Text data extracted from pages
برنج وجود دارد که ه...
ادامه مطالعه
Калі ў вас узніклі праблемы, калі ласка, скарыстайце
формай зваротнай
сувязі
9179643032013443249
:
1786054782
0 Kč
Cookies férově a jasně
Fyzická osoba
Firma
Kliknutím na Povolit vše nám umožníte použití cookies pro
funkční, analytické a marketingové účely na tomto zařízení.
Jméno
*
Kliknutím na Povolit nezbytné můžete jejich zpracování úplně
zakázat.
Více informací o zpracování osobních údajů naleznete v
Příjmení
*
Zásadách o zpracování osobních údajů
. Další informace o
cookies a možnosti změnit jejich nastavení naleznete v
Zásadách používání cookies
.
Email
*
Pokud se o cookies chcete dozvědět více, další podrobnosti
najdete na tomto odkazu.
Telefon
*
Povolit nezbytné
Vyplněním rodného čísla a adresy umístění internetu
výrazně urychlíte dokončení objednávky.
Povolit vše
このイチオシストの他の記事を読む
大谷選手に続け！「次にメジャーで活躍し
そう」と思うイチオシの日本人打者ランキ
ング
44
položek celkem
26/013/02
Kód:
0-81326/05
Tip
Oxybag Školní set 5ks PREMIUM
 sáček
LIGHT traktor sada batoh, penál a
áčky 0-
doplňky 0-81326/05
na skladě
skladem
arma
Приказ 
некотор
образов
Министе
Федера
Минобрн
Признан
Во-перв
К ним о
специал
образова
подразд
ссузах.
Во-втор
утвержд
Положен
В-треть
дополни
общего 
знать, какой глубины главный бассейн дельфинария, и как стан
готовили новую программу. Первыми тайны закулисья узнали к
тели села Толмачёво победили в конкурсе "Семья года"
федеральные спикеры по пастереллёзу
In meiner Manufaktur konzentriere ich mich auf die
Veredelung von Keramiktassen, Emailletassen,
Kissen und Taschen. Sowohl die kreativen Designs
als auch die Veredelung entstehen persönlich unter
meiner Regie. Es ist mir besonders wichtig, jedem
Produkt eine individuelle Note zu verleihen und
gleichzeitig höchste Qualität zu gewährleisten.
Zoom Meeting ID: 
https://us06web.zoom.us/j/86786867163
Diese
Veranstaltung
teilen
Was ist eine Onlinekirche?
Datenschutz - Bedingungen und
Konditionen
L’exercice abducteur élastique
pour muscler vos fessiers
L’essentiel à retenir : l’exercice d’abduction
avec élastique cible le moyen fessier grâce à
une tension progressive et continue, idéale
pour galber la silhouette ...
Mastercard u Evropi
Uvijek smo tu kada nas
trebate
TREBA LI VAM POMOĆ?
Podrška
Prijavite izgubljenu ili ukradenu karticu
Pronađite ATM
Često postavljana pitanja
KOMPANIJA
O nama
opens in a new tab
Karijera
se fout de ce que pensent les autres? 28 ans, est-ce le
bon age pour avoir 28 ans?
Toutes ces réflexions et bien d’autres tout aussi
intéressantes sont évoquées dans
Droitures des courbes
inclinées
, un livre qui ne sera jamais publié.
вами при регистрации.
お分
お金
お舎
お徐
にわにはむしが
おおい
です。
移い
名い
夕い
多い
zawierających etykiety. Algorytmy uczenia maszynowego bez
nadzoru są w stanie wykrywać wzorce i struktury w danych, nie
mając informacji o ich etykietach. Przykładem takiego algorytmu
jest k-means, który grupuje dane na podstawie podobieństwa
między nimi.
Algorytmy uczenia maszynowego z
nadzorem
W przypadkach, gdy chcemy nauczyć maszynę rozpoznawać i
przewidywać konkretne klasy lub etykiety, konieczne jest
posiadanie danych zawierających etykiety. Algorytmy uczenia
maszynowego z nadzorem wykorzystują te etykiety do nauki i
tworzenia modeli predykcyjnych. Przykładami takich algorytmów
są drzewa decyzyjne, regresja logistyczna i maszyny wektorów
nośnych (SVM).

* Work instructions: Copy the items word for word from the very first line through the line that contains "Kissen und Taschen.", including both of those lines.

* Task answer:
برنج وجود دارد که ه...
ادامه مطالعه
Калі ў вас узніклі праблемы, калі ласка, скарыстайце
формай зваротнай
сувязі
9179643032013443249
:
1786054782
0 Kč
Cookies férově a jasně
Fyzická osoba
Firma
Kliknutím na Povolit vše nám umožníte použití cookies pro
funkční, analytické a marketingové účely na tomto zařízení.
Jméno
*
Kliknutím na Povolit nezbytné můžete jejich zpracování úplně
zakázat.
Více informací o zpracování osobních údajů naleznete v
Příjmení
*
Zásadách o zpracování osobních údajů
. Další informace o
cookies a možnosti změnit jejich nastavení naleznete v
Zásadách používání cookies
.
Email
*
Pokud se o cookies chcete dozvědět více, další podrobnosti
najdete na tomto odkazu.
Telefon
*
Povolit nezbytné
Vyplněním rodného čísla a adresy umístění internetu
výrazně urychlíte dokončení objednávky.
Povolit vše
このイチオシストの他の記事を読む
大谷選手に続け！「次にメジャーで活躍し
そう」と思うイチオシの日本人打者ランキ
ング
44
položek celkem
26/013/02
Kód:
0-81326/05
Tip
Oxybag Školní set 5ks PREMIUM
 sáček
LIGHT traktor sada batoh, penál a
áčky 0-
doplňky 0-81326/05
na skladě
skladem
arma
Приказ 
некотор
образов
Министе
Федера
Минобрн
Признан
Во-перв
К ним о
специал
образова
подразд
ссузах.
Во-втор
утвержд
Положен
В-треть
дополни
общего 
знать, какой глубины главный бассейн дельфинария, и как стан
готовили новую программу. Первыми тайны закулисья узнали к
тели села Толмачёво победили в конкурсе "Семья года"
федеральные спикеры по пастереллёзу
In meiner Manufaktur konzentriere ich mich auf die
Veredelung von Keramiktassen, Emailletassen,
Kissen und Taschen. Sowohl die kreativen Designs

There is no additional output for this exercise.